Doggetto.com

June 24, 2009

Sharon, Vermont

Filed under: Doctrine,History,Mormon,Personal — NoCoolName_Tom @ 10:00 am

Joseph Smith Memorial

The obelisk stands 38 1/2 feet high – one foot for every year of Joseph’s life. It is difficult to understand why a Church that had only recently found financial independence and was struggling to assimilate into American life and culture would go to the expense of building a monument in such an out-of-the-way place

The monument was built in 1905 for the centennial of Joseph’s birth – the early 20th century was a particularly turbulent time in Church history. Polygamy had been officially removed fifteen years earlier through President Woodruff’s Manifesto, but polygamous marriages had continued to be performed by both Church members and leaders. In 1904, after Apostle Reed Smoot (and the entire Church by extension) had come under heavy fire in Washington D.C. about whether or not he should be seated as one of Utah’s elected senators, President Joseph F Smith had been forced to publicly reiterate the end of polygamous marriages by issuing the “Second Manifesto” and by removing two of his close friends from the Quorum of the Twelve. The country and Church members had defined the Church as a polygamous organization for so many generations that it was difficult for Church culture to know what to hold onto as a defining characteristic. However, in 1905 (and in a process that had begun years before, probably ever since 1890) as the Church celebrated the centennial of Joseph Smith’s birth, Mormon scholar Kathleen Flake explains, “In the First Vision, Joseph F. Smith had found a marker of Latter-day Saint identity whose pedigree was as great as—and would be made greater than—that of plural marriage for the twentieth-century Latter-day Saint” (Kathleen Flake, The Politics of Religious Identity, 118). Joseph Smith had always been a part of the Mormon story but now his calling as a prophet and his place in the Church filled the void left behind by polygamy (later enforcement of the Word of Wisdom would also step in as another defining characteristic).

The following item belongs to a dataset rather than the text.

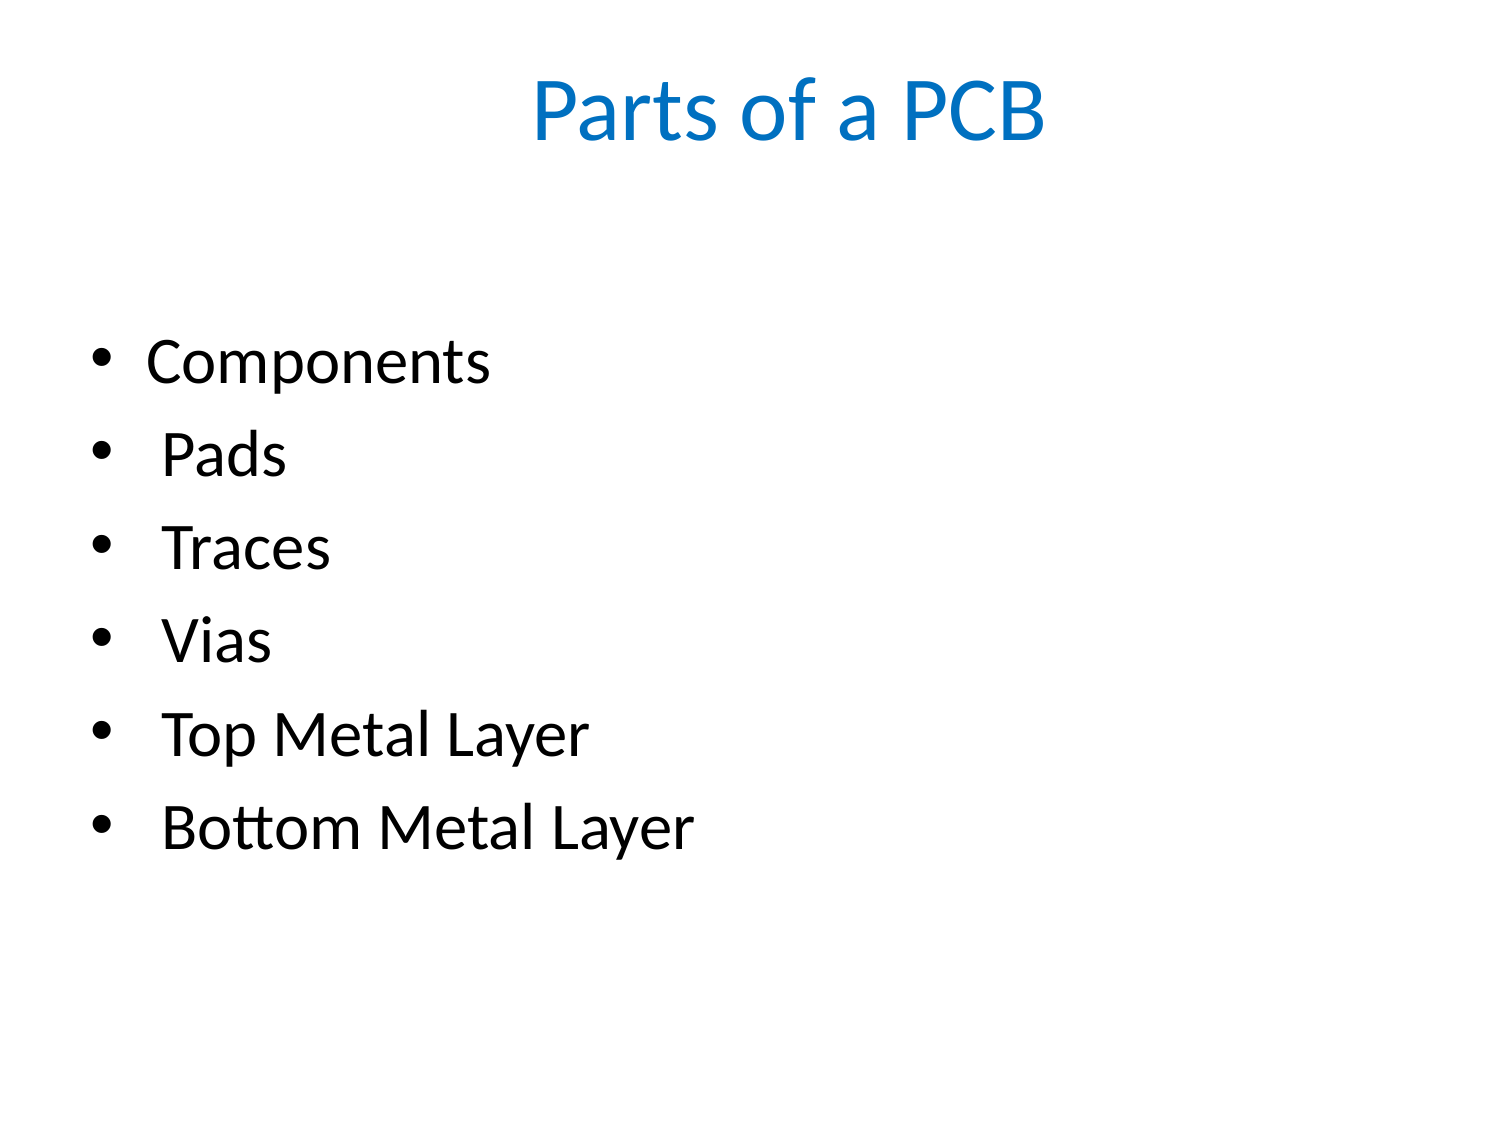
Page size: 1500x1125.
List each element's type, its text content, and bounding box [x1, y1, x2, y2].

Flake explains:

“The effort to celebrate the legacy of Joseph Smith was meant to signal that the movement he founded had both the intentions and the resources necessary to carry on and to do so on a grand scale.
“Of course, this message was intended for those critics who declared that ‘the Smoot case will abolish Mormonism without war.’ Yet the outside world was not Joseph F. Smith’s only audience. The monument to Joseph Smith also sent a message to the believing but demoralized Latter-day Saints. It was serendipitous that the centennial of Joseph Smith’s birth occurred when the faithful needed something to celebrate — particularly to celebrate Joseph Smith as first in a succession of modern prophets. That Joseph F. Smith seized this occasion is remarkable for two reasons. First, the church was generally defensive about accusations that it worshiped Joseph Smith, not Jesus Christ, and celebration of Joseph Smith’s birth could support such charges. This may have been a contributing factor to the monument’s design, which was not of Smith’s face or form, but an obelisk. Second, for its first celebration of Joseph Smith outside the Mormon culture region, the church chose an occasion unrestrained by any theological or ecclesiastical associations except those the dedication party would bring with them. Memorialization of a birth is, after all, the blankest of slates upon which to write retrospective meanings. The monument erected in Vermont was susceptible to embodying not only the nature and permanence of the Latter-day Saints’ claims about their founding prophet, but their claims about the nature and permanence of their church. These claims were both inclusive and exclusive. The dedication ceremony celebrated the Latter-day Saints’ identity with, as well as their difference from, their host nation?” (Flake, 112).

(This post was written from (read: stealing) a post by Greg Call at Times and Seasons.)